In the recording review, on what date and at what venue was The Joyce Book recorded?

>> begin Text segment

Chamber Music: Thirty-Two Songs by G. Molyneaux Palmera The Joyce Book: Thirteen Songs, by Moeran, Bax, Roussel, Hughes, Ireland, Sessions, Bliss, Howells, Antheil, Carducci, Goossens, C. W. Orr and van Dierenb
bMeriel Dickinson (mezzo-soprano), aMartyn Hill (tenor), Peter Dickinson (piano)
Heritage HTGCD175 [71’28”]
Producer Jillian M. White
Remastering Engineers John Marsden, Peter Newble
Recorded 7 December 1981, BBC Broadcasting House, London (The Joyce Book); 18 November 1986, St. George’s Brandon Hill (Chamber Music)
Written by Richard Whitehouse
What’s the story?
Heritage further expands its Peter Dickinson discography with these song-cycles in which he appears as pianist, setting poems from James Joyce’s two collections of verse; both heard in recordings which were first broadcast in the 1980s and now rescued from the BBC archives.
What’s the music like?

>> end Text segment
>> begin Provided information

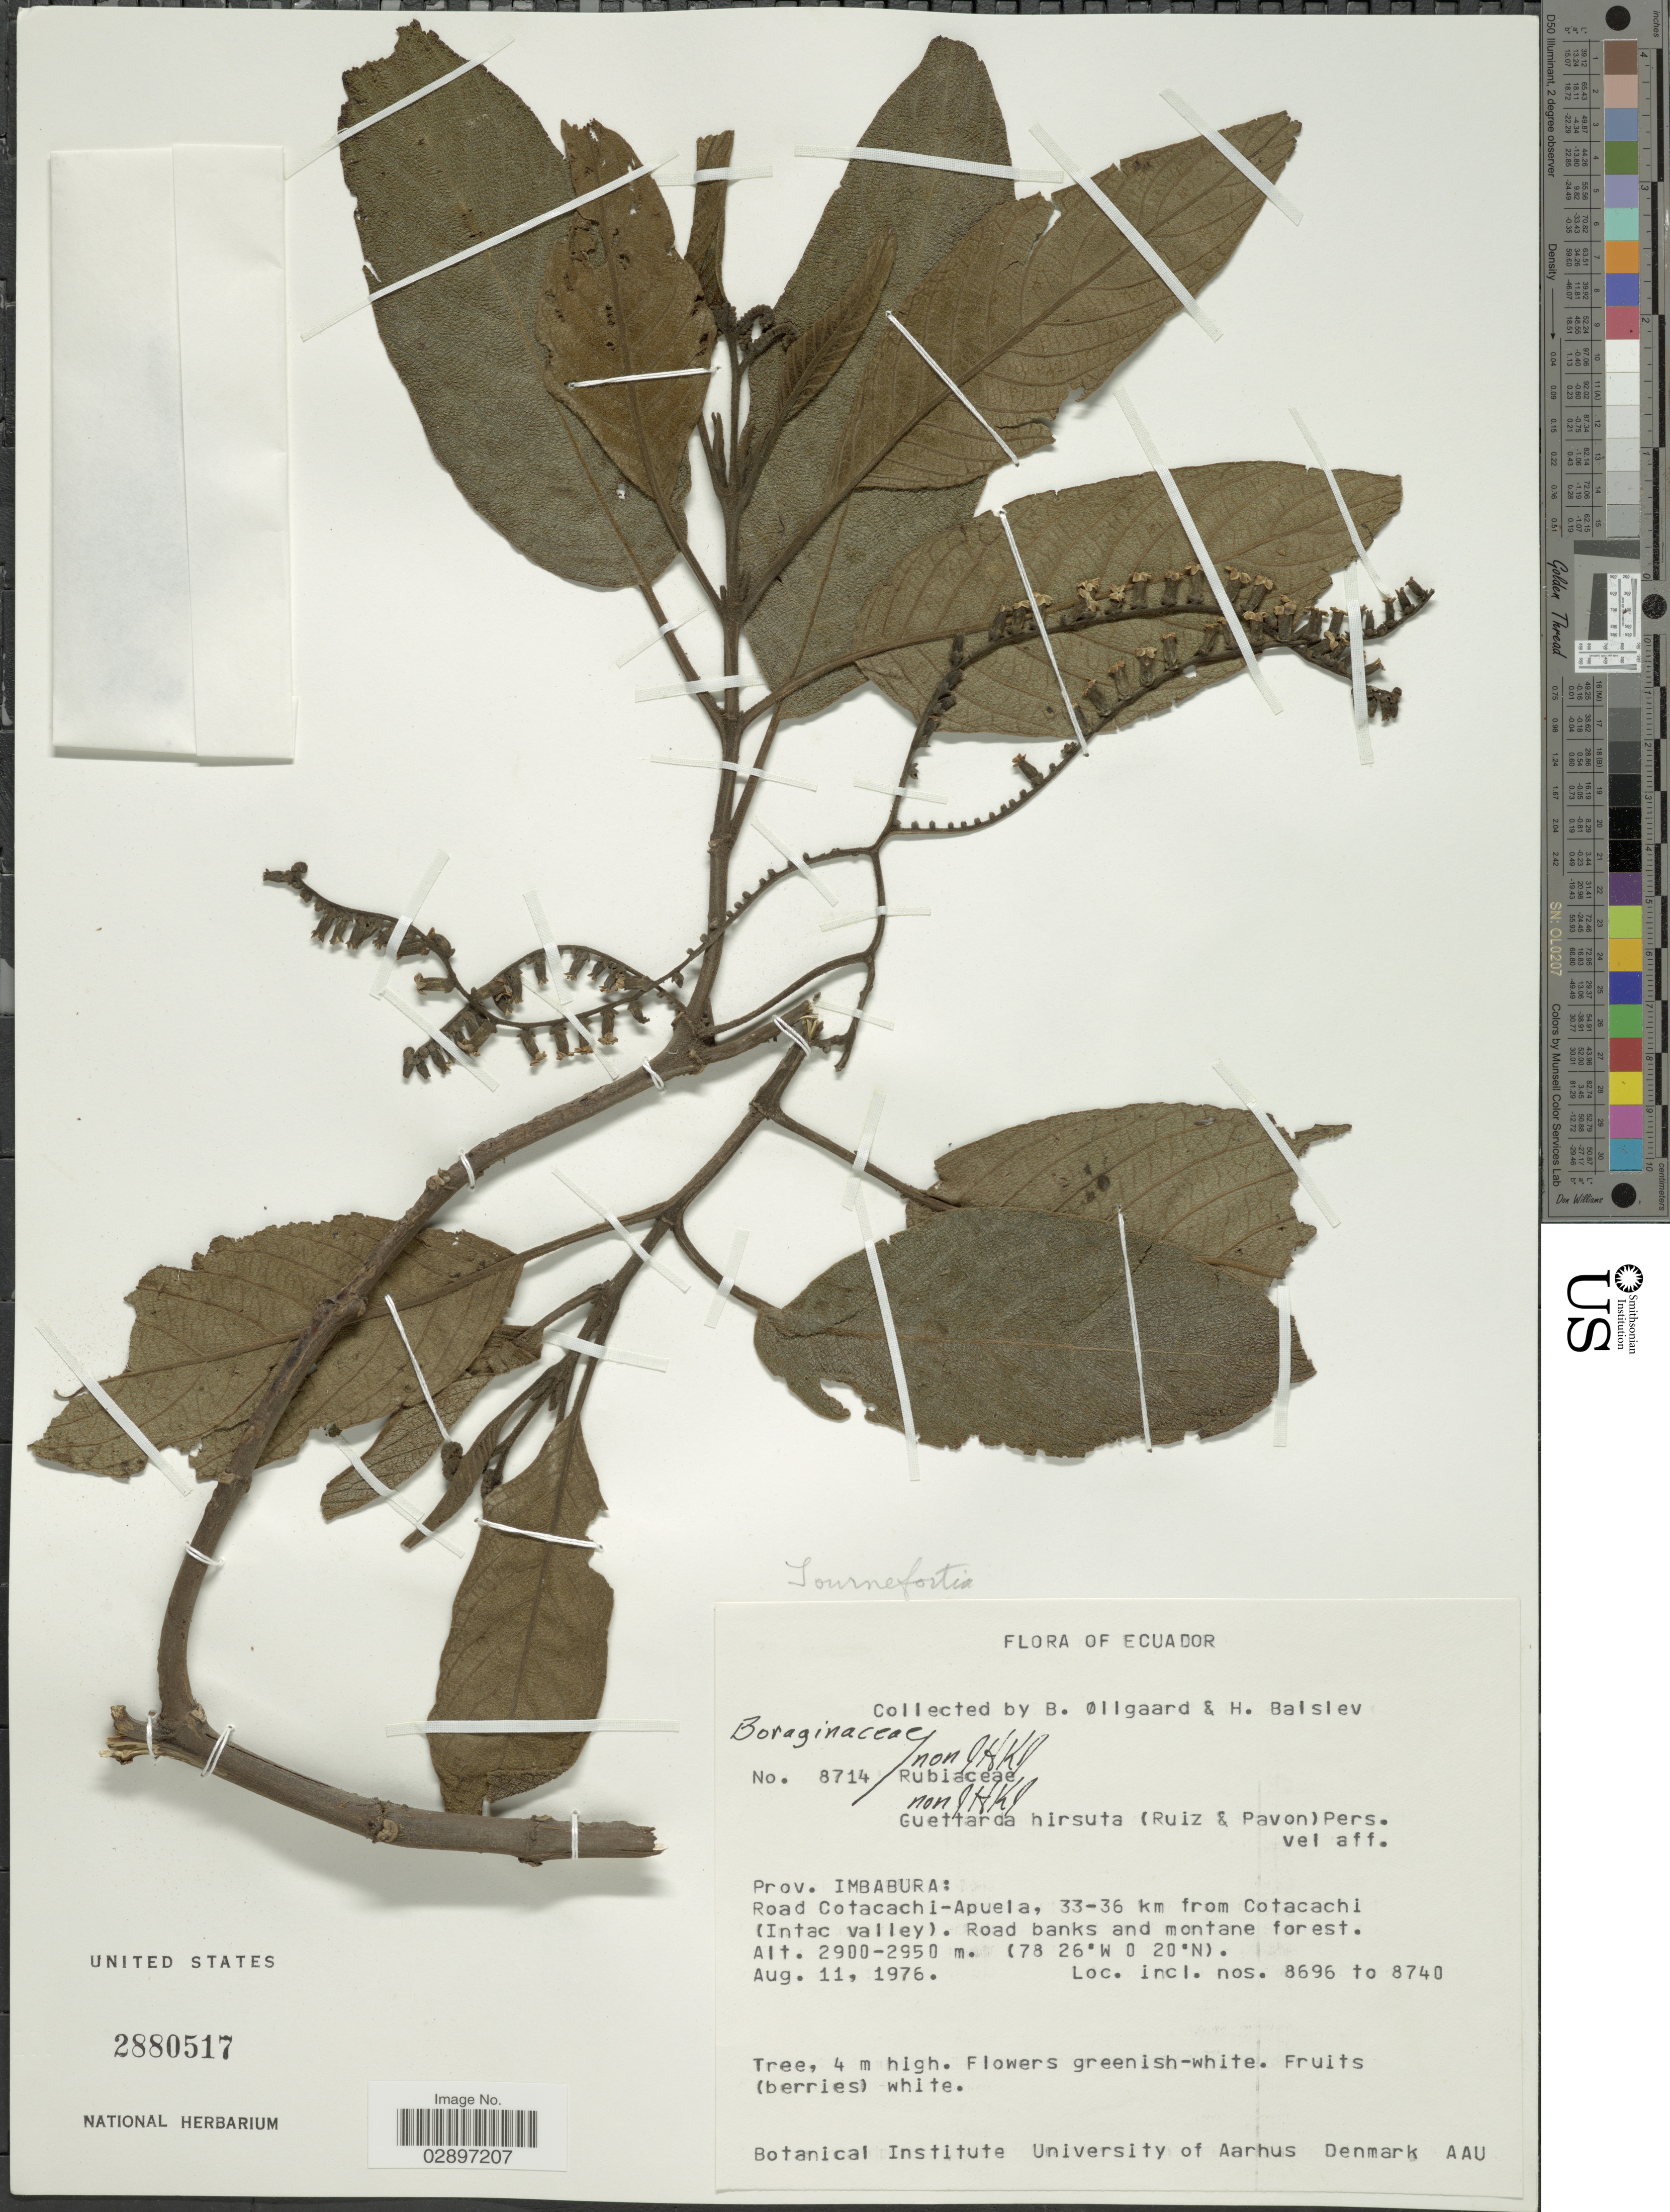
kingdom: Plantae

>> end Provided information
>> begin Provided information

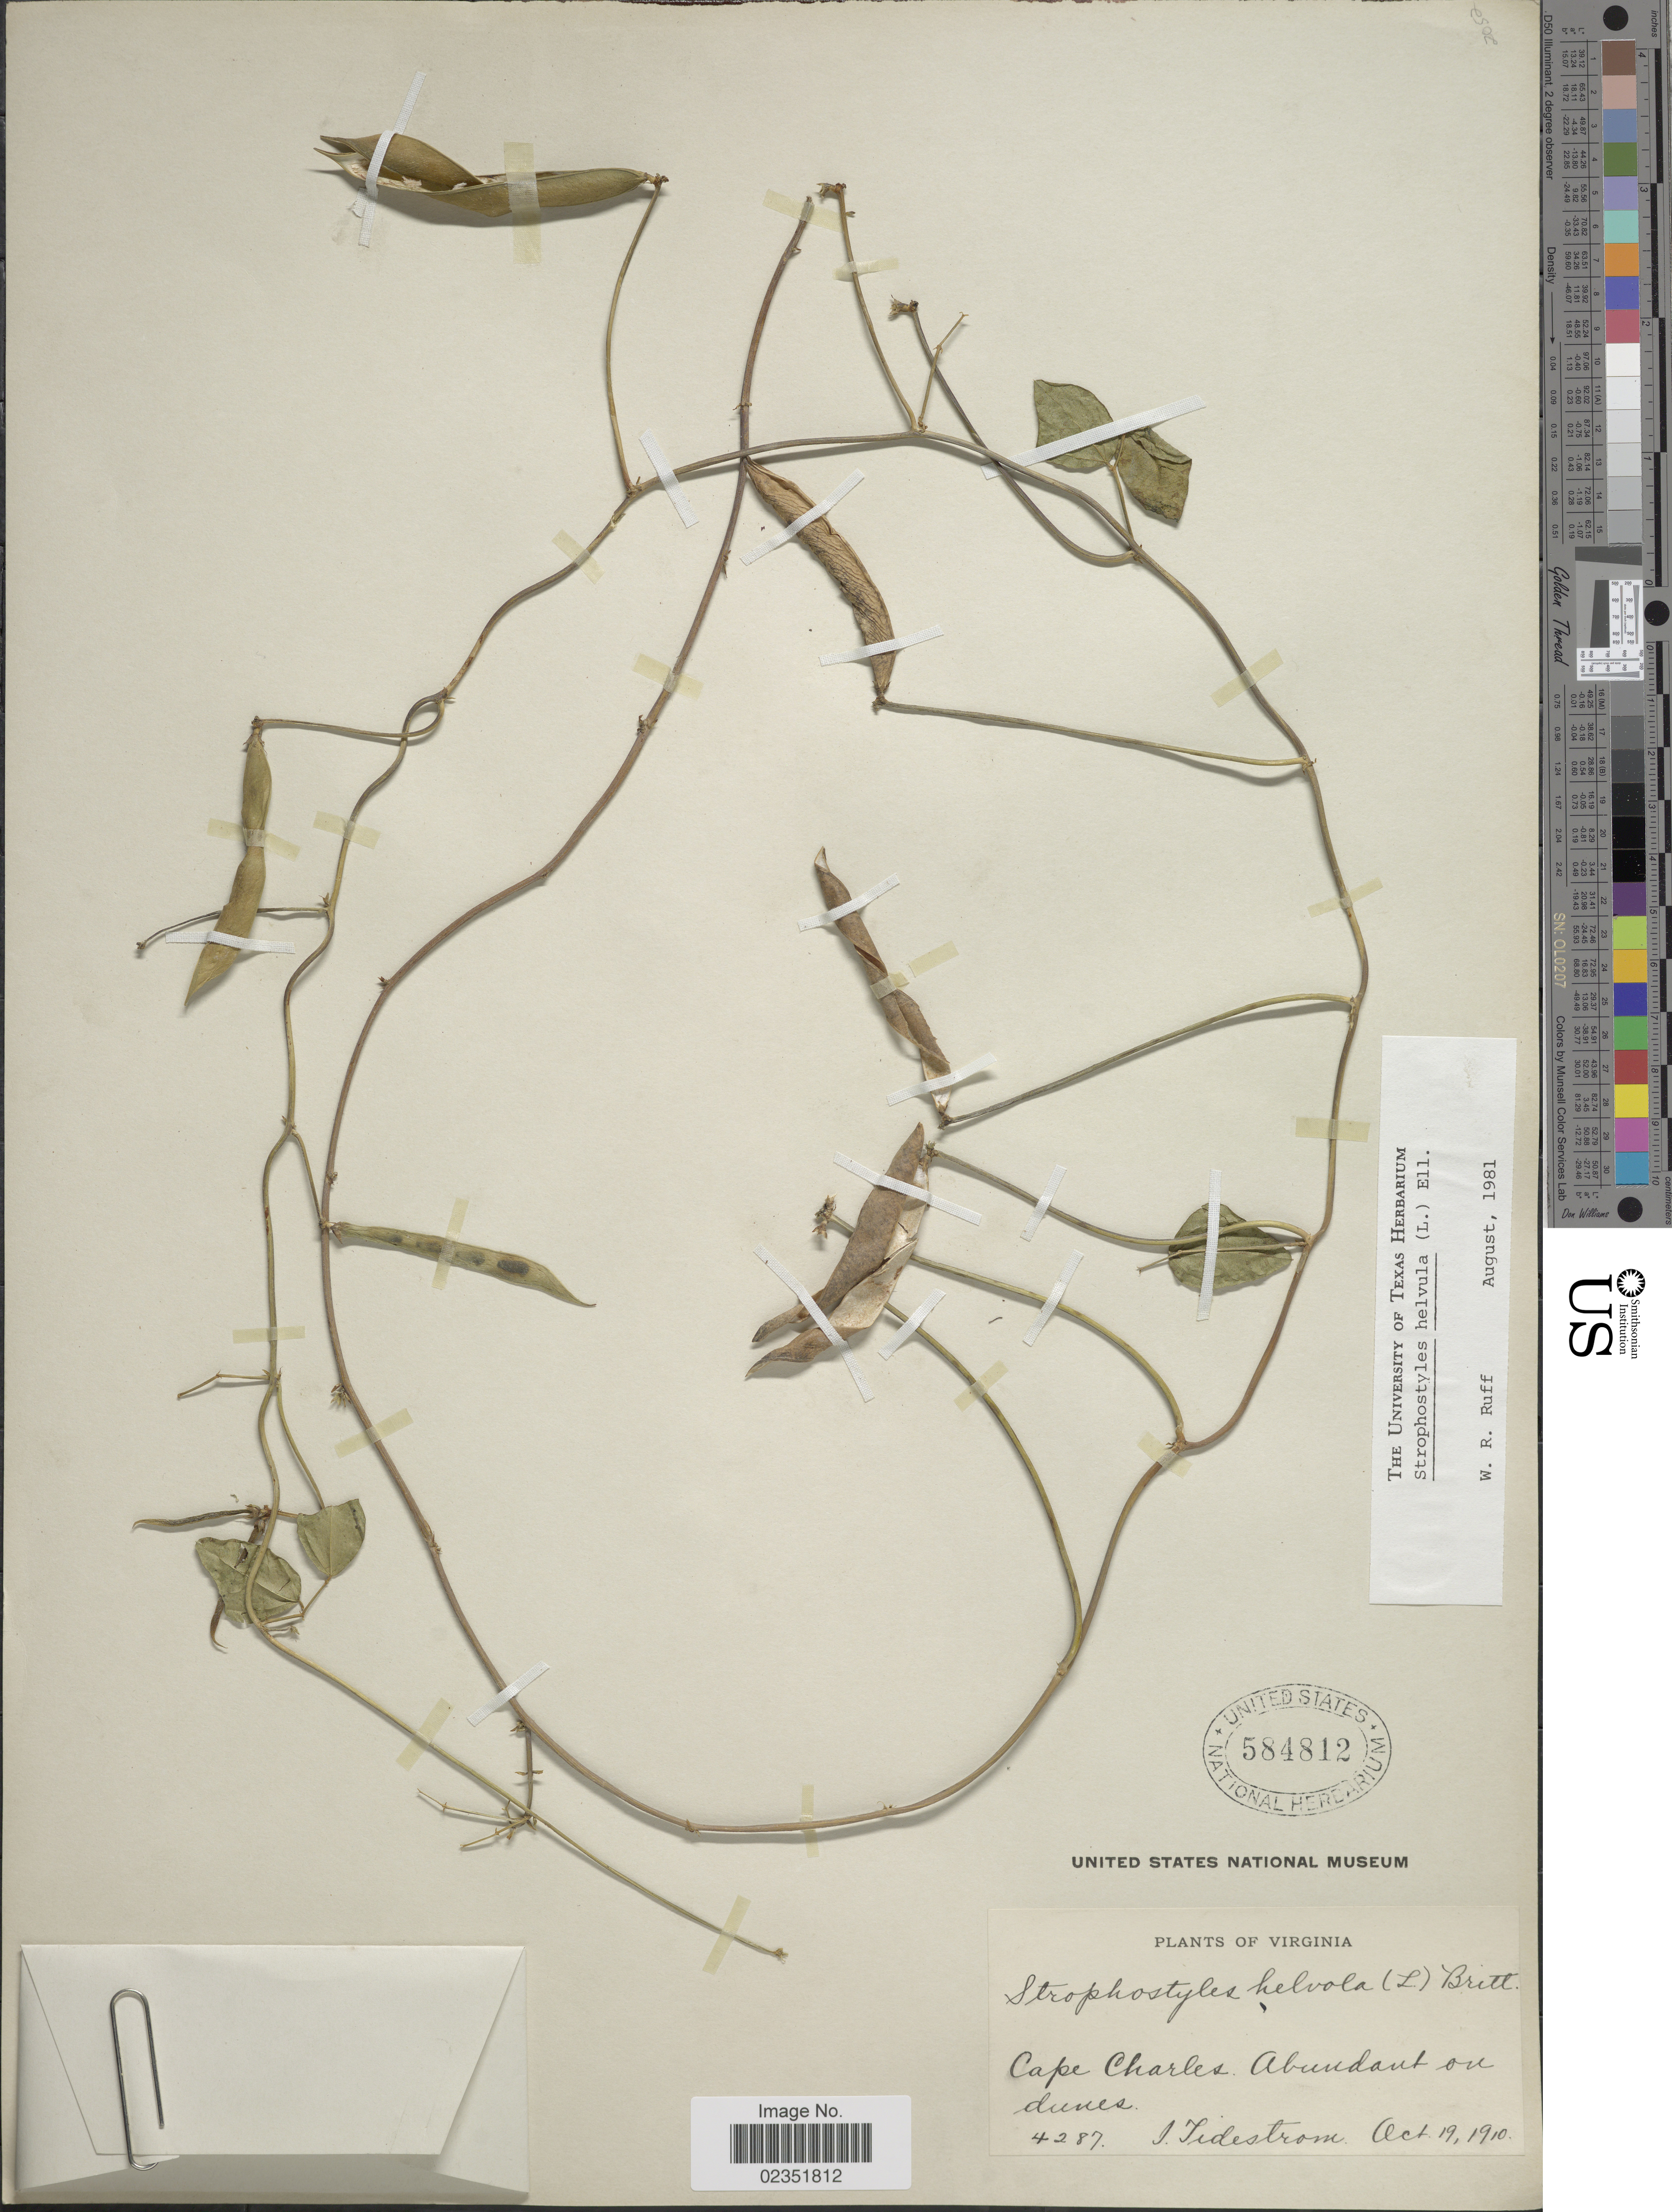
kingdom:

>> end Provided information

Answer to the problem ->
7 December 1981, at BBC Broadcasting House, London.